Ingrid Laubrock Interview, NYC

By Filipe Freitas

Clara Pereira, 2016 ©Clara Pereira

Clara Pereira, 2016 ©Clara Pereira


Name: Ingrid Laubrock
Instrument: tenor and soprano saxophone
Style: avant-garde jazz, free improvisation, contemporary big band
Album Highlights: Roulette of the Cradle (Intakt, 2015), Contemporary Chaos Practices (Intakt, 2018), Dreamt Twice Twice Dreamt (Intakt, 2020)



Lately, you’ve been focused on writing for large ensembles. What are the biggest challenges and rewards of approaching your music in this format?
It has been a huge and welcome learning curve for me. I have no formal composition training and had to study how to compose and notate for instruments that are not normally in my daily palette as a jazz musician. This included learning more about bowing techniques, percussion notation and - earlier this year - demystifying the concert harp a little more. So, there was and still is a lot of nuts and bolts work to be done! I pored over a lot of scores, particularly by Ligeti, Lutoslawski, Gubaildulina and Feldman. Making orchestral scores and parts is also incredibly time consuming, but I even enjoy that, as you deepen your knowledge about the piece while doing it.

Dataset items:
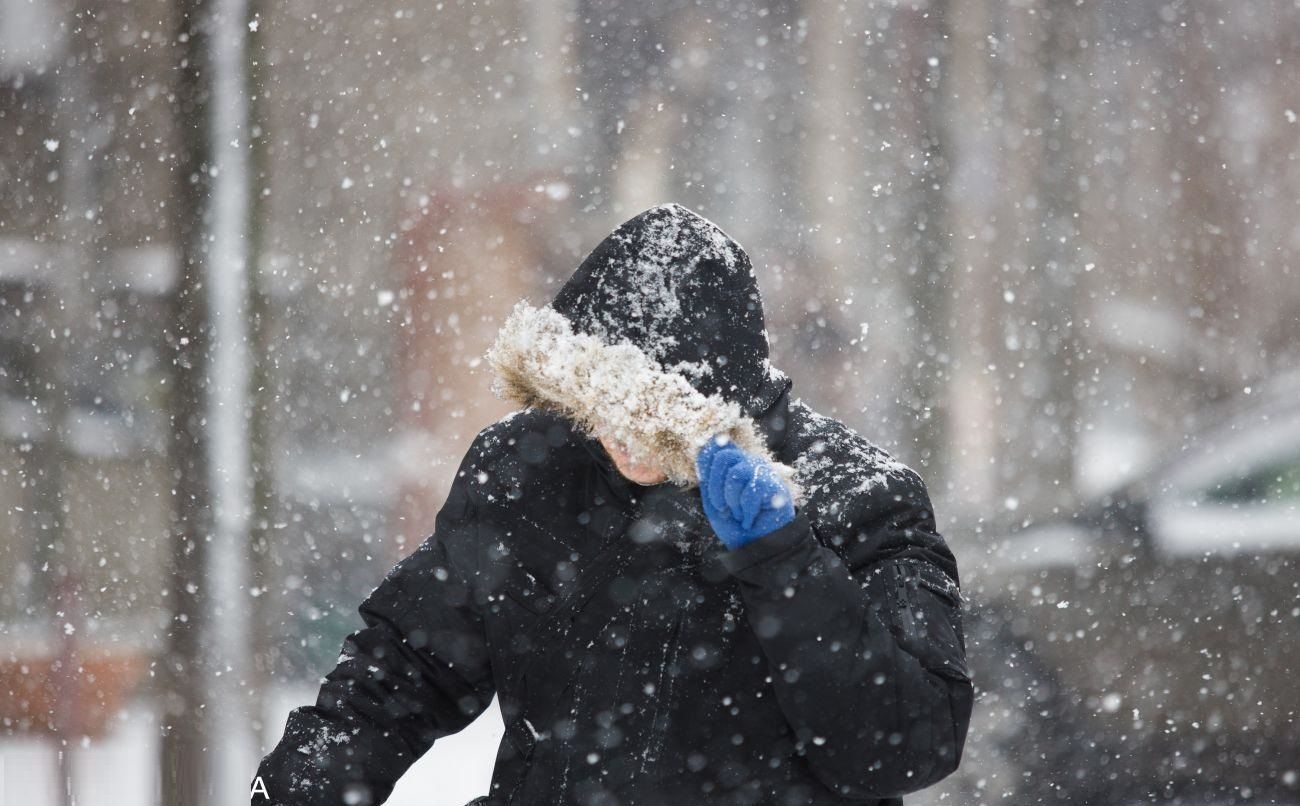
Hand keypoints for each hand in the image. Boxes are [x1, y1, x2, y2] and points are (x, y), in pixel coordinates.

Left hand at [696, 435, 795, 549]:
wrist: (755, 547)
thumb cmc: (734, 524)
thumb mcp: (712, 501)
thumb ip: (708, 476)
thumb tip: (709, 444)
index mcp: (732, 464)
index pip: (716, 446)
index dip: (705, 464)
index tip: (707, 486)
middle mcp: (748, 463)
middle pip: (723, 456)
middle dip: (715, 487)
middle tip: (722, 508)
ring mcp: (763, 472)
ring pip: (735, 474)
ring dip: (732, 502)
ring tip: (739, 514)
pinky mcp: (775, 485)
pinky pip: (751, 492)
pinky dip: (746, 513)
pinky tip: (750, 520)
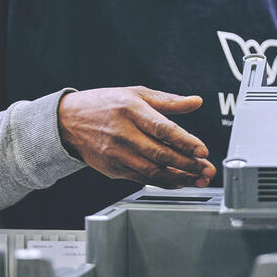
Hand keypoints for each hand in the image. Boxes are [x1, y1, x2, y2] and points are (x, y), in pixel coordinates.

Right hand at [57, 86, 216, 187]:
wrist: (69, 121)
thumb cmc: (106, 104)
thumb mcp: (137, 94)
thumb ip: (169, 101)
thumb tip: (196, 101)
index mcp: (131, 111)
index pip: (163, 129)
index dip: (185, 142)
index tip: (202, 150)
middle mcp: (123, 134)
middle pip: (161, 154)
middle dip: (188, 165)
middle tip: (207, 170)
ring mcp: (116, 154)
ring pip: (152, 172)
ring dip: (179, 178)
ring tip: (197, 179)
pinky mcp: (112, 169)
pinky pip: (142, 179)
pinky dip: (162, 182)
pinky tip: (177, 181)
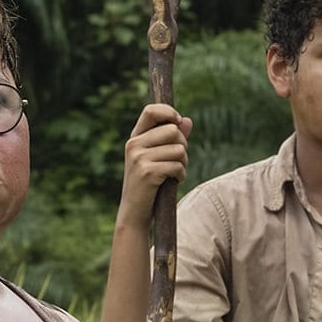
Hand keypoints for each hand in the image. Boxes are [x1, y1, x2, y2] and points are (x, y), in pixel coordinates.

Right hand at [118, 103, 190, 220]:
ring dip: (184, 162)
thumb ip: (172, 138)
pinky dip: (181, 175)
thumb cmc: (149, 183)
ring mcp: (139, 158)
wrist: (134, 211)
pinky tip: (174, 181)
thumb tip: (187, 120)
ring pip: (178, 149)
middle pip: (173, 130)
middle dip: (183, 145)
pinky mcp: (147, 172)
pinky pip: (177, 166)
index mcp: (135, 138)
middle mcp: (134, 144)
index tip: (178, 121)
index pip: (151, 111)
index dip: (169, 112)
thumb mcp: (158, 157)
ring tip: (174, 172)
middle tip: (178, 160)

> _Things to do_
**A)** Could you output the part of the Ingrid Laubrock interview from "Ingrid Laubrock Interview, NYC" up to and including "Dreamt (Intakt, 2020)", copied word for word?
**B)** Can you go on with the Ingrid Laubrock interview from the point where it stops?
These records have no connection to the interview above them.

> _Exercise answers_
**A)**
Ingrid Laubrock Interview, NYC

By Filipe Freitas

Clara Pereira, 2016 ©Clara Pereira

Clara Pereira, 2016 ©Clara Pereira


Name: Ingrid Laubrock
Instrument: tenor and soprano saxophone
Style: avant-garde jazz, free improvisation, contemporary big band
Album Highlights: Roulette of the Cradle (Intakt, 2015), Contemporary Chaos Practices (Intakt, 2018), Dreamt Twice Twice Dreamt (Intakt, 2020)

**B)**
The reward of having so much color at your disposal makes it all worthwhile, it’s really like nothing else for me. One big practical challenge is of course that large ensembles are very expensive to realize and complex to organize, so without external financial support by a foundation or government it would be completely out of the question for me. 

Your new double-record for the Intakt label - Dreamt Twice, Twice Dreamt -  was split into orchestra+soloists and small ensemble. How did this idea come up?
The small group versions were the result of John Zorn’s Stone Commissioning series - a monthly series that took place in National Sawdust in Williamsburg, Brooklyn. Initially I wrote them for piano, electronics and saxophone with the additions of violin on some of the pieces. For the recording, I extended the group and added electric harp and accordion. The orchestra versions were commissioned by the EOS Chamber Orchestra, a Cologne based group which I have worked with in the past.
The compositions on both records are based on entries in dream diaries I have been keeping for a decade and both sides feature the same pieces but completely reimagined.

Other recent recordings include duo collaborations with singular pianists, namely Kris Davis and Aki Takase. What are the musical qualities you most like in each of them?
Both Kasumi and Blood Moon are part of a planned series of piano saxophone duets. Aki Takase was the first female jazz musician I ever saw perform as a teenager which made big impression on me, so playing with her is an honor and a joy. She has incredible energy, creativity and serious playfulness which I love.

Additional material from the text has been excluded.